Desire for Simon, this peculiar phantom, overtook me. I told myself it didn’t matter that he wanted someone else, that in time, I could change his mind. Everyone in Mercury was so guarded, but not Simon. He was in love with Cara, who didn’t love him back, and still he didn’t care who knew. In Simon, I found the kind of unabashed openness that I wanted for myself. I hoped someone with his bravery could expel the fear that crippled me, the one thing I had to conquer if I had any chance of getting out of Mercury.
Simon made his first move during the last week of school before summer break. Each year, the school newspaper released a special edition dedicated to the graduating class.
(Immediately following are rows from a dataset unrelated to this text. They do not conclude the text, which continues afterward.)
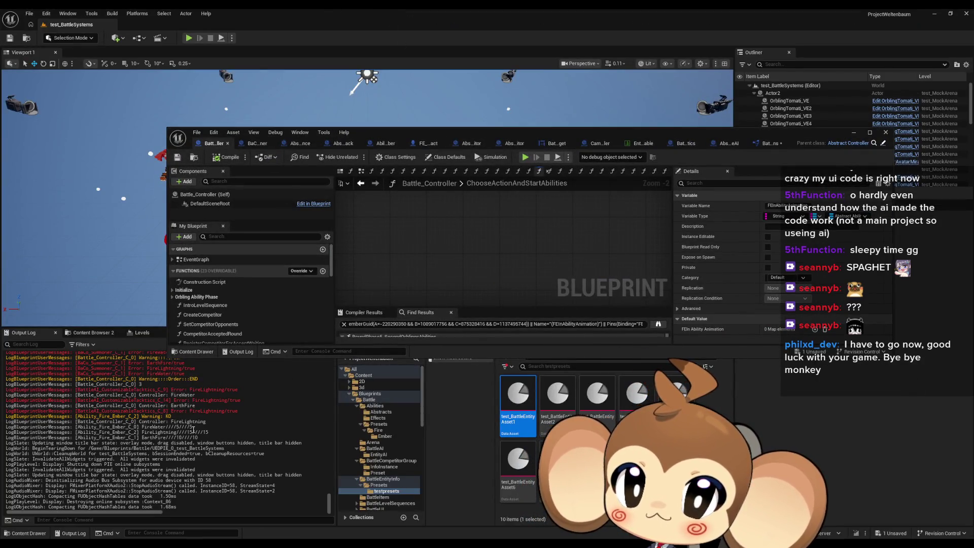
{"action": "left_click_drag", "start_coordinate": [179, 394], "coordinate": [191, 395]}
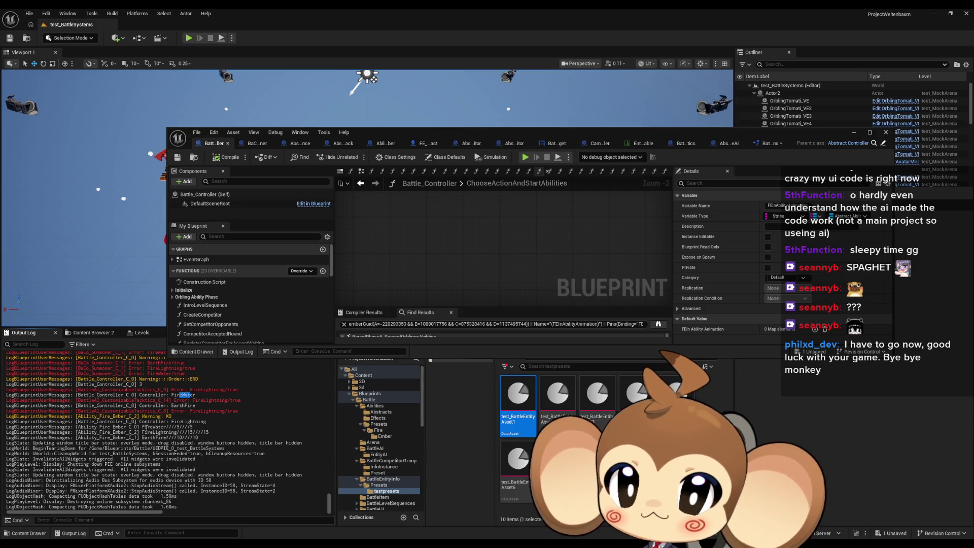
{"action": "left_click_drag", "start_coordinate": [146, 428], "coordinate": [163, 427]}
{"action": "left_click", "coordinate": [178, 405]}
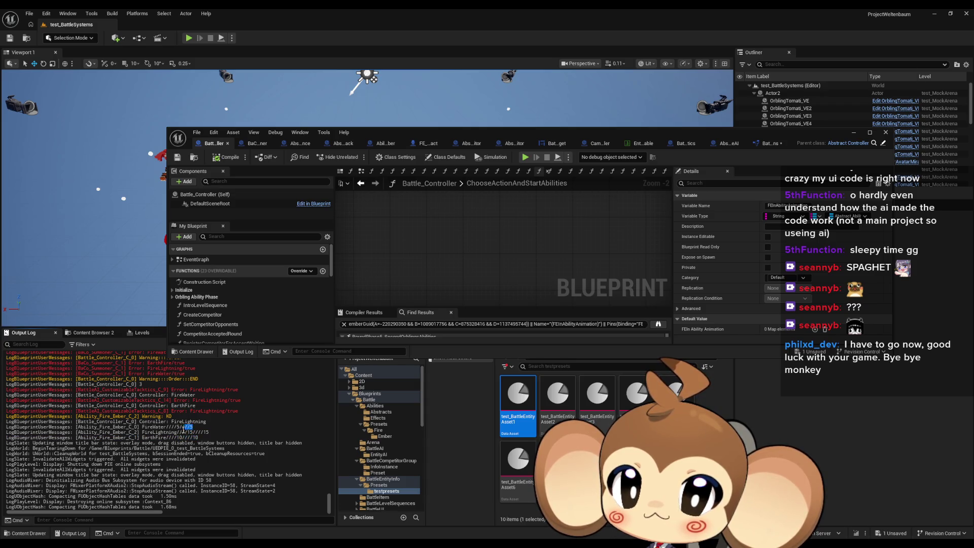
{"action": "mouse_move", "coordinate": [177, 427]}
{"action": "left_mouse_down"}
{"action": "mouse_move", "coordinate": [193, 427]}
{"action": "mouse_move", "coordinate": [152, 432]}
{"action": "mouse_move", "coordinate": [194, 421]}
{"action": "left_mouse_up"}
{"action": "double_click", "coordinate": [537, 133]}
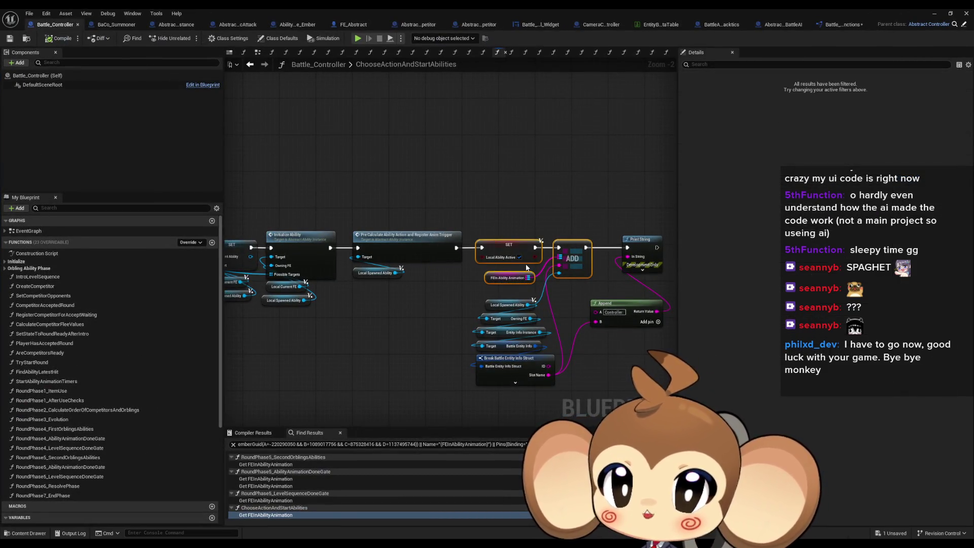
Zoom out and pan across the Battle_Controller node network.
{"action": "scroll", "coordinate": [526, 267], "scroll_direction": "down", "scroll_amount": 3}
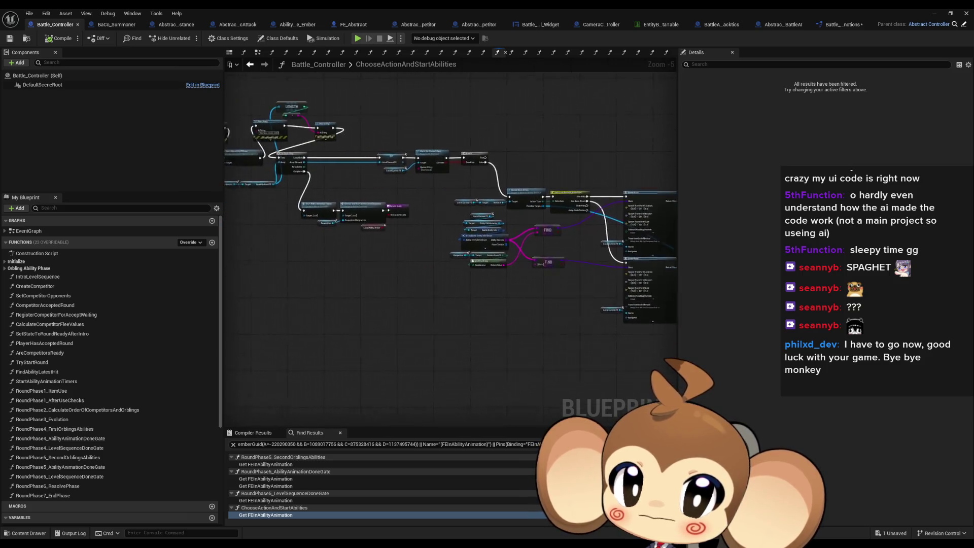
{"action": "mouse_move", "coordinate": [526, 267]}
{"action": "left_mouse_down"}
{"action": "mouse_move", "coordinate": [531, 284]}
{"action": "mouse_move", "coordinate": [405, 315]}
{"action": "left_mouse_up"}
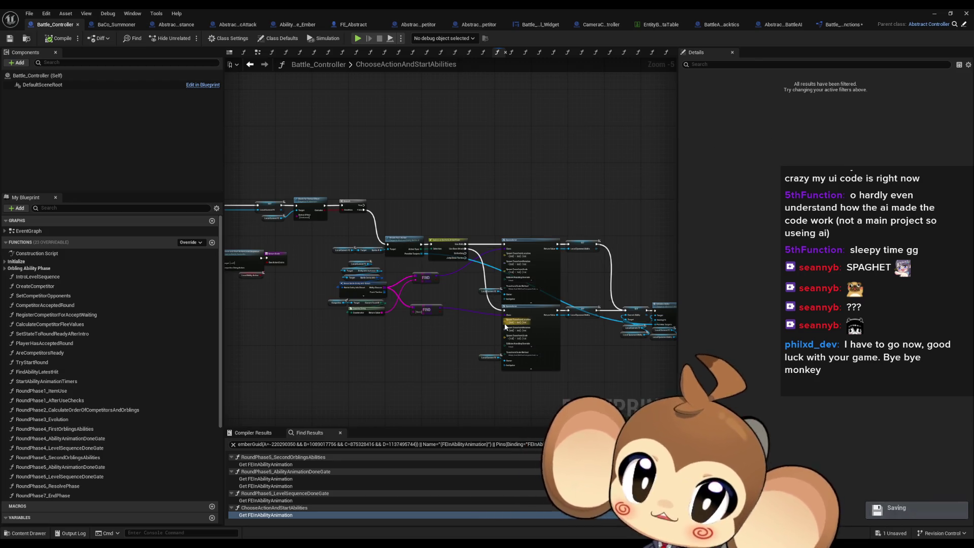
{"action": "left_click_drag", "start_coordinate": [624, 321], "coordinate": [500, 300]}
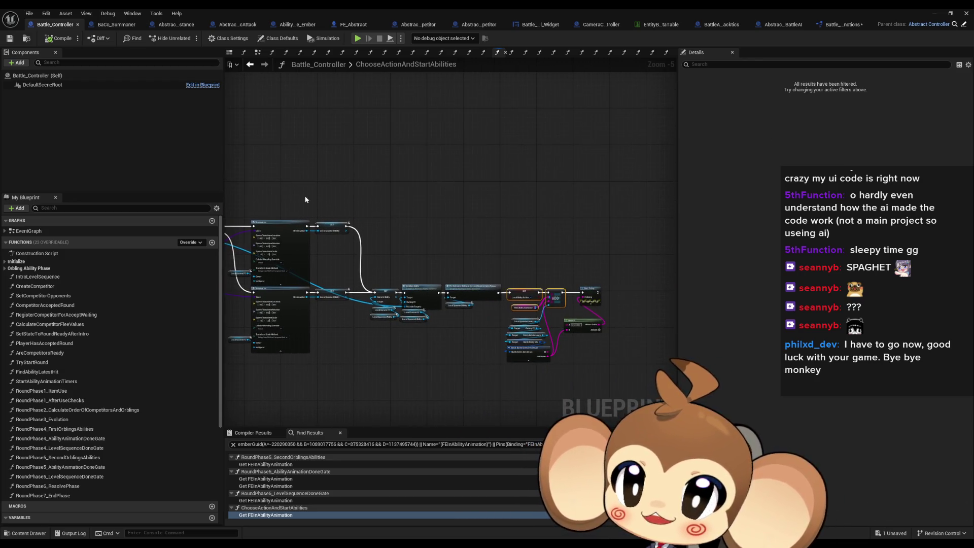
{"action": "left_click", "coordinate": [182, 27]}
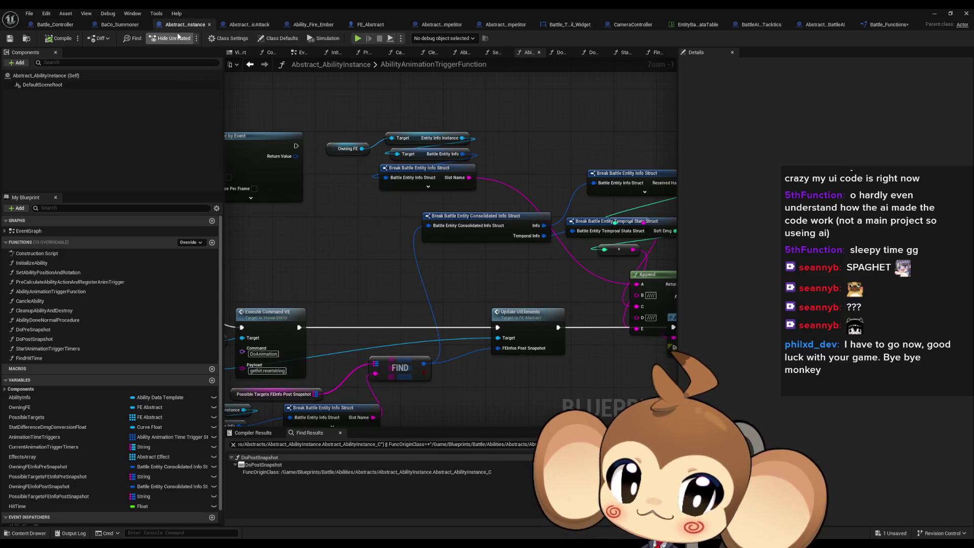
{"action": "left_click_drag", "start_coordinate": [462, 232], "coordinate": [303, 215]}
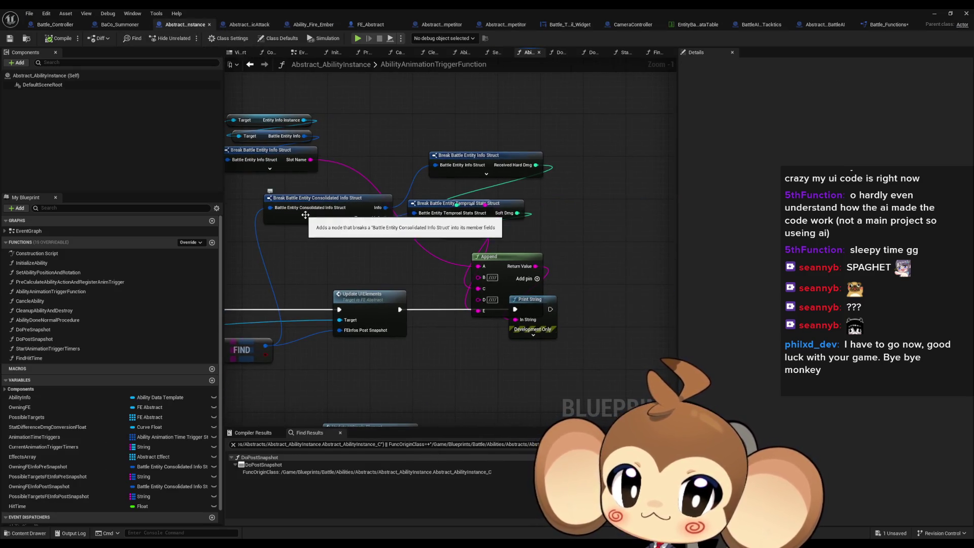
{"action": "left_click_drag", "start_coordinate": [348, 255], "coordinate": [410, 260]}
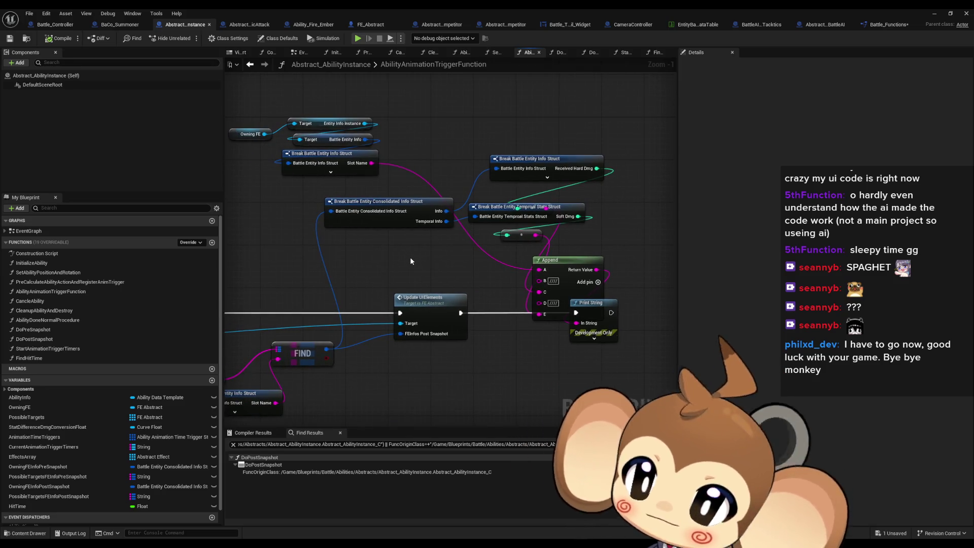
{"action": "left_click_drag", "start_coordinate": [465, 267], "coordinate": [530, 272]}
An integral part in the ritual of senior departure, the issue operated as last rite for those bound for a better place, another place, or the same place.
The paper included a feature titled “the senior wills” where the departed bequeathed their belongings to those left behind. Like many of Mercury’s customs, these soliloquies obeyed unspoken rules. In bestowing their few belongings, seniors turned regular items to talisman
s: matchbooks, pom-poms, car keys. Never any rings, necklaces, or heirlooms—nobody liked a showboater. Those weren’t the things that mattered anyhow.
A few well-worn bequests:
1. The Inside Joke
—To Meredith, I leave a trip to the porta-potty on Station Road.
—To Bobbers, the blue chair in Mr. Ellis’s science class, and a pen to go with it. Hee hee.
2. The Maudlin Goodbye
—To Tim, every bit of deep-down confidence you need to realize what an incredible person you are. Keep spreading your light.
—Abby, cherish these years. Don’t let them slip through your fingers. They disappear too quickly.
3. The Backhanded Gift, aka The Sneaky Sideways:
—To Shelley, my boyfriend’s phone number, since I heard you wanted it.
—To Chet, another year in remedial math. I hope you pass this time.
4. The Minimalist Approach
—I leave nothing to no one.
An odd quiet spread throughout the halls of Mercury High School on the day the teachers dispensed the year’s final issue during the last period of the day. Students lolled at lockers, some crouching, seeking cover. Pages turned, eyes scanned, mouths grinned. Part of the high came from devouring the issue, hunting for your own name in print, perhaps uncovering a long-concealed crush. I hadn’t expected anyone to leave me anything.
Simon and I hadn’t interacted much beyond delayed glances in the hallway and my hand brushing his while passing the offering plate on Sunday morning. Hungry for details about him, I read Simon’s will first. I squeezed the handle of my locker when I saw Simon had reserved a sincere moment for me:
To Amy Burns, I leave nothing because you are perfect the way you are.
My body felt aflame and my skin flushed as the kids around me pulled from their trances. Lockers slammed shut, voices called to one another. The rush I felt rivaled the one I had when I learned I’d been chosen to be editor of the school newspaper the following year. My stomach contracted, my fingers went cold. Perfectly crafted into an almost compliment, Simon’s statement had a live edge, so that when given, it cut a little, too. I read it over and over later that night, dissecting it and putting it back together again.